И с этих пор, когда мне сердце жжёт Тоска, как капли тёплой алой крови, Я вижу в зеркале изогнутые брови И бледный ненавистный рот!.
Мне сладко видеть наши лица вместе И знать, что в этот мёртвый час Моя тоска твоих коснётся глаз И вздрогнешь ты под острой лаской мести!

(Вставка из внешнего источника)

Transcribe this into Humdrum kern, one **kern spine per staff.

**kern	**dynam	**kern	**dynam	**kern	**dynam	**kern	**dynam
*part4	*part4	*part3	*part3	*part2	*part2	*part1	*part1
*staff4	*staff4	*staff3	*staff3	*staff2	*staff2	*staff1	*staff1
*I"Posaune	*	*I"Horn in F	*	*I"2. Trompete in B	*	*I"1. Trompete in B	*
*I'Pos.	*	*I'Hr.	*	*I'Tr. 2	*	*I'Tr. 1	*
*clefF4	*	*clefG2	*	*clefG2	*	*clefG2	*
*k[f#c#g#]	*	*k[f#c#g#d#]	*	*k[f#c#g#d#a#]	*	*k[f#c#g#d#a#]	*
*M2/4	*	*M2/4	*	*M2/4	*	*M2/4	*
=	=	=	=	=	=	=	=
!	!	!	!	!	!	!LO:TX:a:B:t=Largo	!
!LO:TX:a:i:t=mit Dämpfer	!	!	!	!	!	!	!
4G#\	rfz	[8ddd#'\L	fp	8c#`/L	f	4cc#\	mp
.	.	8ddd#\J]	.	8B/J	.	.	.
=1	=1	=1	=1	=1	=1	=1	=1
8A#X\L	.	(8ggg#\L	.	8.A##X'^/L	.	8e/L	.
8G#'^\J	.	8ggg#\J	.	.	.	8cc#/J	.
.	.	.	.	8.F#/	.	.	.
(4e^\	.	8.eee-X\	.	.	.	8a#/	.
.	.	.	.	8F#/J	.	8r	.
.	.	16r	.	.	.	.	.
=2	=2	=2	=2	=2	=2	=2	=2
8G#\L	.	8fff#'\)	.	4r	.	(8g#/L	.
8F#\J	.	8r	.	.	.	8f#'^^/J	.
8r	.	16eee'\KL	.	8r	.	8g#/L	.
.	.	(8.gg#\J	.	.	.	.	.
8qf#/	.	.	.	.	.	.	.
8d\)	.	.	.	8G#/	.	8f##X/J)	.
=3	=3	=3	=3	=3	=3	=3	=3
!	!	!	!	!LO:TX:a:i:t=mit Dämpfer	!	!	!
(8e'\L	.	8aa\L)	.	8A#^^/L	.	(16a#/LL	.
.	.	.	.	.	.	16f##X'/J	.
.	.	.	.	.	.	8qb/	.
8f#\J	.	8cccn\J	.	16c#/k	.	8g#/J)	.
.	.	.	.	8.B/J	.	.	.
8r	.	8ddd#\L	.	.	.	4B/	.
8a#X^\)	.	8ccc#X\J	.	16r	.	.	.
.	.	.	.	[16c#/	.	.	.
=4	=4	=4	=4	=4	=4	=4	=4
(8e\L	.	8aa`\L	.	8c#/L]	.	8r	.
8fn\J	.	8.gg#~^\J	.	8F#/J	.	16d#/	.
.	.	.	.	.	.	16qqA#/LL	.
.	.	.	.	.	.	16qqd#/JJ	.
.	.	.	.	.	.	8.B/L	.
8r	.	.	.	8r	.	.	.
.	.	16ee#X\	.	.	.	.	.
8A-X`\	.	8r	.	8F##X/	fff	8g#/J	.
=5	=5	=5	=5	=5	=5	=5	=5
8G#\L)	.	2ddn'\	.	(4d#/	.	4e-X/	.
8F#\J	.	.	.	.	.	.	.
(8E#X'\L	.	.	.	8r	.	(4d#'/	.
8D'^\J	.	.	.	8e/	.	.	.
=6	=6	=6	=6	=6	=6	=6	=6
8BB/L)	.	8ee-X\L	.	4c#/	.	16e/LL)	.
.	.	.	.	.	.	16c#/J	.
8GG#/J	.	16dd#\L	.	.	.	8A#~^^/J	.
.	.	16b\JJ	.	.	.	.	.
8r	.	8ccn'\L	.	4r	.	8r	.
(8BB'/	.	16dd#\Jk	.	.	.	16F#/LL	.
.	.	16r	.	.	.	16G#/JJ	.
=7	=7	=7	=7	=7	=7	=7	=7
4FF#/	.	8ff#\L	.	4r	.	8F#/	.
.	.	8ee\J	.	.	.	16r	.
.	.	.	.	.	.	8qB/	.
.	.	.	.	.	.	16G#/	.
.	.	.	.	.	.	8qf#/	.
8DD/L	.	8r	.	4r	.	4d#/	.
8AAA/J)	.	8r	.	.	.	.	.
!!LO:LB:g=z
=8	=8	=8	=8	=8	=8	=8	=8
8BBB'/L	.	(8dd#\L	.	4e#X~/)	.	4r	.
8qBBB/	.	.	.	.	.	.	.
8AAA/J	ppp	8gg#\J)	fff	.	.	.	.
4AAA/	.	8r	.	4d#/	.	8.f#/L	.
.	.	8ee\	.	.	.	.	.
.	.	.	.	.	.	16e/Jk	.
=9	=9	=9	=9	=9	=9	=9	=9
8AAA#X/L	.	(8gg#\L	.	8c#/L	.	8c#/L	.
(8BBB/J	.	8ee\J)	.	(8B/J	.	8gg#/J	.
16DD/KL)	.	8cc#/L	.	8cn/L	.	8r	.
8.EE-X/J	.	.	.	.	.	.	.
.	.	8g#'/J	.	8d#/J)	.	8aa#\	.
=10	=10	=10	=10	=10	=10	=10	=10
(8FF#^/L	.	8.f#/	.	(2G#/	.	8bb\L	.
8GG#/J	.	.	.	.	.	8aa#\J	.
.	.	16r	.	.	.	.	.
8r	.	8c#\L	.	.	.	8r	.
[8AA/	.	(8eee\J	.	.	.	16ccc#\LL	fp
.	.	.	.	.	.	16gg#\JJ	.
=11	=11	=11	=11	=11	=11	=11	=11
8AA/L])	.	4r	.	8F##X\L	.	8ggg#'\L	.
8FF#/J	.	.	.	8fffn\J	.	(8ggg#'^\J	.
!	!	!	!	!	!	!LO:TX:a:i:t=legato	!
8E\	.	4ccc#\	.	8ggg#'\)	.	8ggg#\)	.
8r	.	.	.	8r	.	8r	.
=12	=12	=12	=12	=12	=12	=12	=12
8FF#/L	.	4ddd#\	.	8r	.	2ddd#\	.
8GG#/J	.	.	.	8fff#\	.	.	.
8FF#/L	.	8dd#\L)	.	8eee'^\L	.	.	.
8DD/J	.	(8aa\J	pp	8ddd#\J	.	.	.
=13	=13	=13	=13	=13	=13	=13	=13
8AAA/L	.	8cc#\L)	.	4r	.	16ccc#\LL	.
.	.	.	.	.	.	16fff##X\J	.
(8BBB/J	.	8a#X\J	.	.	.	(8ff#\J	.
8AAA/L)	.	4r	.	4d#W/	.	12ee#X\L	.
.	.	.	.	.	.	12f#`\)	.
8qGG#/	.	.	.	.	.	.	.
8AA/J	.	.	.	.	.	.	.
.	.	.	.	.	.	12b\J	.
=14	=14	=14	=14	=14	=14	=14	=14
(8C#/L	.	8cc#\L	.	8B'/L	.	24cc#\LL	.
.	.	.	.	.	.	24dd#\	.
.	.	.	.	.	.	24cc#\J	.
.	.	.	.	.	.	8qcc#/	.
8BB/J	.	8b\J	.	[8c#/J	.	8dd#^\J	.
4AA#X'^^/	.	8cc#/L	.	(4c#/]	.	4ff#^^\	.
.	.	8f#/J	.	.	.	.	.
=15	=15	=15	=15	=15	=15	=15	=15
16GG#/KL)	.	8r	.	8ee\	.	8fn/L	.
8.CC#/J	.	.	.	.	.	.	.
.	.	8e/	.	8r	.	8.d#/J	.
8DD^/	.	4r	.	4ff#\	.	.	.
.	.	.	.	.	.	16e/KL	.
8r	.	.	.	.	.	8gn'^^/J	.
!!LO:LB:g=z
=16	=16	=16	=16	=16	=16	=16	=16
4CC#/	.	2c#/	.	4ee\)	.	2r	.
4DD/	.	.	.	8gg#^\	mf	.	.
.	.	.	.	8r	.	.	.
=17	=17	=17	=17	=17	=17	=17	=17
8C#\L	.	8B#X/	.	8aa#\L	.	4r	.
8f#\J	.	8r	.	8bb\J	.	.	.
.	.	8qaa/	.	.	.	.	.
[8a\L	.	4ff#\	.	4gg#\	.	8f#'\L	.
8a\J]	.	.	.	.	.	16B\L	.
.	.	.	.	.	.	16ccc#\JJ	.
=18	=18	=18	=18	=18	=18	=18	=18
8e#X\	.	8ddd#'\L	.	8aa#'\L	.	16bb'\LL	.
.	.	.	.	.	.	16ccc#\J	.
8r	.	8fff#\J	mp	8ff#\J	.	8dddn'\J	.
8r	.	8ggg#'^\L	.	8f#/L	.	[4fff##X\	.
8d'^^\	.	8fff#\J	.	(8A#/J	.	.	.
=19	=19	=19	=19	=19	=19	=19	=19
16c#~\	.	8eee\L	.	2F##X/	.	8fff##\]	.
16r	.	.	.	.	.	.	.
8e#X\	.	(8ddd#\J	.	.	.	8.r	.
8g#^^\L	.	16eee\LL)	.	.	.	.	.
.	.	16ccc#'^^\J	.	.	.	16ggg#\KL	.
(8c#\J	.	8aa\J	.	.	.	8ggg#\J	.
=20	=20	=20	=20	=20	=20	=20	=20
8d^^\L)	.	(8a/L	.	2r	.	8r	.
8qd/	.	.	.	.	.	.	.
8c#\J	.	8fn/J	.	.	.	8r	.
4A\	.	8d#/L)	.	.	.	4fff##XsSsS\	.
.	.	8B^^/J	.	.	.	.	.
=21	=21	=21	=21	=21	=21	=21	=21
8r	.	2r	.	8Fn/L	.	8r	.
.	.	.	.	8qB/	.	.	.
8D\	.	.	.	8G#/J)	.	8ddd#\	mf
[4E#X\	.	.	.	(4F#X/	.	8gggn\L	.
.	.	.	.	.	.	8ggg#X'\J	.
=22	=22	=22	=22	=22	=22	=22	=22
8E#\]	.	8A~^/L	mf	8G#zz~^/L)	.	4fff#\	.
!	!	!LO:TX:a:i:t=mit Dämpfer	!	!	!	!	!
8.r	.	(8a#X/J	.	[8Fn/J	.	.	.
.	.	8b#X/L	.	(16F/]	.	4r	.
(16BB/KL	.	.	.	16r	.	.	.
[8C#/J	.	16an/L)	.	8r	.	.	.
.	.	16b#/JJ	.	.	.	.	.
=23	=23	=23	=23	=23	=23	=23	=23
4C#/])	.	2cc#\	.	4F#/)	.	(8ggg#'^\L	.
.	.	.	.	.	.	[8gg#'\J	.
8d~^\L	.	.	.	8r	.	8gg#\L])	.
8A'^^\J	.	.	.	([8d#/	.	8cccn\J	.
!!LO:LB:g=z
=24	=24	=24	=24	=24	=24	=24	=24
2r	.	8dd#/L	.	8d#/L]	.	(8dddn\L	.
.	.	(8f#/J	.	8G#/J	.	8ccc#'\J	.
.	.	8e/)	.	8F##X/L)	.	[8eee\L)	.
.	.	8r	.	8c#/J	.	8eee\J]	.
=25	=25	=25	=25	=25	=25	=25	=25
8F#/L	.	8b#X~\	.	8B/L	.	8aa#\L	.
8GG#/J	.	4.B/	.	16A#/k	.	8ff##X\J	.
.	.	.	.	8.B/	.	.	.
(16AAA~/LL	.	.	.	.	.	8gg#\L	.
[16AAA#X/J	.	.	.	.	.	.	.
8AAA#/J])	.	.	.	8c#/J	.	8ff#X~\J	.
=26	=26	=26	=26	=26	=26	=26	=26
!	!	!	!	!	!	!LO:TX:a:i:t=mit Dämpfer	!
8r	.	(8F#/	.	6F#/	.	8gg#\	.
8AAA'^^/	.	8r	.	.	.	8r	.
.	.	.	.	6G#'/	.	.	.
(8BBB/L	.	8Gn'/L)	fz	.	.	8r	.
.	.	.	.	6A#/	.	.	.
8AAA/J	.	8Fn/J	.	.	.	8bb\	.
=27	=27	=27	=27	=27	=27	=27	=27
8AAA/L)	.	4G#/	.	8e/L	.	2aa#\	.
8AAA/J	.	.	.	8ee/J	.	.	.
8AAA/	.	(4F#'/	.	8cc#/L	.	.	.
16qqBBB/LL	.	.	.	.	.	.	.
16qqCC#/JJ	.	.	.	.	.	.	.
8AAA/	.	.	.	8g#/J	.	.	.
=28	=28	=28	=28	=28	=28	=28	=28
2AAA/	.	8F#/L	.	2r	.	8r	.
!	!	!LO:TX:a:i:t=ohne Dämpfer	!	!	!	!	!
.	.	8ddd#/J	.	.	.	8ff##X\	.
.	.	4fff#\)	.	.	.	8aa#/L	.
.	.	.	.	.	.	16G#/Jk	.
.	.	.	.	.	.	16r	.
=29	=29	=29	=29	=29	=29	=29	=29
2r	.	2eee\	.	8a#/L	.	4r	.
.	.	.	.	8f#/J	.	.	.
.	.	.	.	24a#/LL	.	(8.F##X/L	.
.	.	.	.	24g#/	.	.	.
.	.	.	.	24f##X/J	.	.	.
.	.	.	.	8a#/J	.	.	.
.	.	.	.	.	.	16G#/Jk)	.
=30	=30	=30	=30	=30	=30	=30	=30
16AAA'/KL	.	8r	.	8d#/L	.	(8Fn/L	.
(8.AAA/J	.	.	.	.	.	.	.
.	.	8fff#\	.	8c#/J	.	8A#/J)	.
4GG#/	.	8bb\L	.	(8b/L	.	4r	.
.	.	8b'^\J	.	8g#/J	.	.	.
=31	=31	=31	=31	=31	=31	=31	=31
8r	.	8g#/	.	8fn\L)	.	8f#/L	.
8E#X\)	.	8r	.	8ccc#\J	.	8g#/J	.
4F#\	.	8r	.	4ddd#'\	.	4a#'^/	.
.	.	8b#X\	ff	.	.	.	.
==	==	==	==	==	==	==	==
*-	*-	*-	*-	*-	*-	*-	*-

Искушённые поэты и писатели, отъявленные декаденты мгновенно впадают в неистовство, ведь узнают стих «Зеркало» таинственной испанки Черубины де Габриак. Габриэль сам знает эту историю почти из первых уст, от одного из её поклонников. Эта красавица с червонными косами давно сияет гранями созвездия Сна, ведь романтизм это определённо слишком широко и не слишком глубоко для неё. Он не уходит со сцены, а напротив, представляется вежливо и всё так же пылко и на грани сошествия в гроб, потусторонним голосом вещает:Лежу разбитым хрусталём В парадной русского Парижа, И, отголоски вальса слыша, Спешу за ледяным дождём
Туда, где в залах Эрмитажа Ещё звенит вчерашний бал, Как будто я не умирал Среди прискорбного пейзажа.
В граните спит ещё Нева, Вдали белеет бригантина, Пост-фактумом от кокаина Отныне видятся слова.
И снова в этом зале тёмном Я появляюсь, как мираж, Посмертный вальс последний наш, Как завещанье, монохромный.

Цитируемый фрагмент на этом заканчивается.